Chlore choc : dissolution avant versement
Le chlore choc en granulés doit être prédissous dans un seau d’eau avant d’être versé dans le bassin, lentement, devant une buse de refoulement. Cette précaution évite les amas de produit qui se déposeraient sur le fond et marqueraient le liner. Les pastilles non stabilisées (hypochlorite de calcium) se dissolvent vite mais restent corrosives si elles touchent le PVC directement.
Algicide : un complément, pas un substitut
L’algicide ne remplace pas le chlore choc. Son rôle est de fragiliser la membrane cellulaire des algues pour que le chlore les détruise plus vite, ce qui permet justement de réduire la dose de chlore nécessaire. Utilisé seul, il ne suffit pas à éliminer une prolifération installée. La plupart des algicides liquides du commerce sont compatibles avec les liners PVC à condition de respecter le dosage prescrit.
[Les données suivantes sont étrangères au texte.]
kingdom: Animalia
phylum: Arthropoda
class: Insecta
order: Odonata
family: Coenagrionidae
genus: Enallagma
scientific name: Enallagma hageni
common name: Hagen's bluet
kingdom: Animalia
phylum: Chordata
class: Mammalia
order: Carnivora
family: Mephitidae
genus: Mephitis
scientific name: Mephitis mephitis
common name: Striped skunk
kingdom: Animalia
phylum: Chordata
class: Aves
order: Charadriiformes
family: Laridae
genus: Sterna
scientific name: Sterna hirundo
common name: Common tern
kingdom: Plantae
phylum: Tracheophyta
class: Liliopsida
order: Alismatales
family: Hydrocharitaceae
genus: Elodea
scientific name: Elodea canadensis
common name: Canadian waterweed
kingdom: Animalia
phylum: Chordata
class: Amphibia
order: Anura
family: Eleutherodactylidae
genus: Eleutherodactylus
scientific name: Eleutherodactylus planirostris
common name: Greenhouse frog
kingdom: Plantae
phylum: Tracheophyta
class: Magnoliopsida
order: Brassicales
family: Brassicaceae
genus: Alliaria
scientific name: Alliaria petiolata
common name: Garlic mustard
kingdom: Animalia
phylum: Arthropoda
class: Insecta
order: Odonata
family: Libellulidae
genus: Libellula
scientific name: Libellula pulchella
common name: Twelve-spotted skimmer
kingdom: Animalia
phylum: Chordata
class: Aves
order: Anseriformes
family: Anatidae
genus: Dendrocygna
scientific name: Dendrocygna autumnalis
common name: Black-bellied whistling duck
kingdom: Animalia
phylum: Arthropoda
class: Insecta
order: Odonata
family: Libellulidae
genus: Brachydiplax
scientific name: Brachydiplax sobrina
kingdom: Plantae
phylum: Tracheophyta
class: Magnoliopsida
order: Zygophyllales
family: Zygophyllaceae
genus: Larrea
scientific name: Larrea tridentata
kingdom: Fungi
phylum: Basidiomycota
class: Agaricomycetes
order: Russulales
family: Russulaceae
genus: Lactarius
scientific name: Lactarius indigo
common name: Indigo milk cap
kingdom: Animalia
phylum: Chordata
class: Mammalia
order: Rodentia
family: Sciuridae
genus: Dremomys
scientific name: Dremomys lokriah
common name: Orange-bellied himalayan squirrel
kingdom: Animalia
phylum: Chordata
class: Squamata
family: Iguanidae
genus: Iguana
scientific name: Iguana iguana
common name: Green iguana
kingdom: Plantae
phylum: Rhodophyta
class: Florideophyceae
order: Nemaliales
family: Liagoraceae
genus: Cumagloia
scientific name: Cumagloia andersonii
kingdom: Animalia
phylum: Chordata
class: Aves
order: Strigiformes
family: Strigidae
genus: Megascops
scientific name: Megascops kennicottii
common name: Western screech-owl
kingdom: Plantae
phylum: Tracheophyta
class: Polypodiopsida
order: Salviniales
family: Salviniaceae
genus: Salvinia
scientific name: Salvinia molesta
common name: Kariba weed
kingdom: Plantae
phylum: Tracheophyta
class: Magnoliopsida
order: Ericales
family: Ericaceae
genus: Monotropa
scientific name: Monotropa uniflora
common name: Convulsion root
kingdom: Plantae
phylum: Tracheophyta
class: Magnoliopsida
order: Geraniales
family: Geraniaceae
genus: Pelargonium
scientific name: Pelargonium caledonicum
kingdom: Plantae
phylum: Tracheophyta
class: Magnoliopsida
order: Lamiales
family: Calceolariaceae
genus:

Brossage et filtration : éliminer les algues collées aux parois sans rayer le liner
Quand les algues sont incrustées sur le liner, le traitement chimique seul ne suffit pas. Le biofilm adhère aux parois et au fond, protégeant les algues du chlore. Le brossage mécanique brise ce biofilm et met les algues en suspension pour que la filtration les capture.
Le choix de la brosse détermine si le liner sera préservé ou griffé. Seules les brosses à poils souples (nylon) conviennent pour un liner PVC. Les brosses métalliques, réservées aux bassins en béton, rayent le PVC et créent des micro-sillons où les algues se réinstallent plus facilement.
Après le brossage, la filtration doit tourner en continu pendant au moins une journée complète. Les algues mortes et le biofilm décollé passent dans le filtre. Si le filtre est à sable, un ajout de floculant dans le préfiltre aide à agglomérer les particules fines que le sable seul laisserait passer.
Nettoyez ou contre-lavez le filtre une fois le traitement terminé. Un filtre saturé de résidus d’algues perd son efficacité et peut favoriser un retour rapide du problème.
Prévenir la réapparition des algues sans multiplier les chocs chimiques
Chaque traitement choc supplémentaire raccourcit la durée de vie du liner. La prévention est donc un investissement direct dans la longévité du revêtement.
- Maintenir un taux de désinfectant stable et régulier plutôt que d’alterner sous-dosage et surdosage brutal. Un chlore constant à dose modérée protège mieux le liner qu’un choc violent tous les quinze jours.
- Contrôler le pH et le chlore quotidiennement quand la température de l’eau dépasse un seuil élevé, car la chaleur consomme le chlore plus vite et stimule les algues.
- Nettoyer la ligne d’eau régulièrement avec une éponge douce pour empêcher les dépôts graisseux qui servent de substrat aux algues.
- Couvrir le bassin la nuit ou en cas d’absence prolongée, afin de limiter l’apport en spores d’algues et en nutriments (pollens, poussières organiques).
Le liner d’une piscine bien entretenue conserve sa souplesse et ses couleurs pendant de nombreuses années. À l’inverse, des chocs chlore répétés sur un PVC déjà fragilisé peuvent imposer un remplacement anticipé du liner, un coût bien supérieur à celui d’un entretien préventif rigoureux. Le meilleur traitement anti-algues reste celui que l’on n’a pas besoin de faire.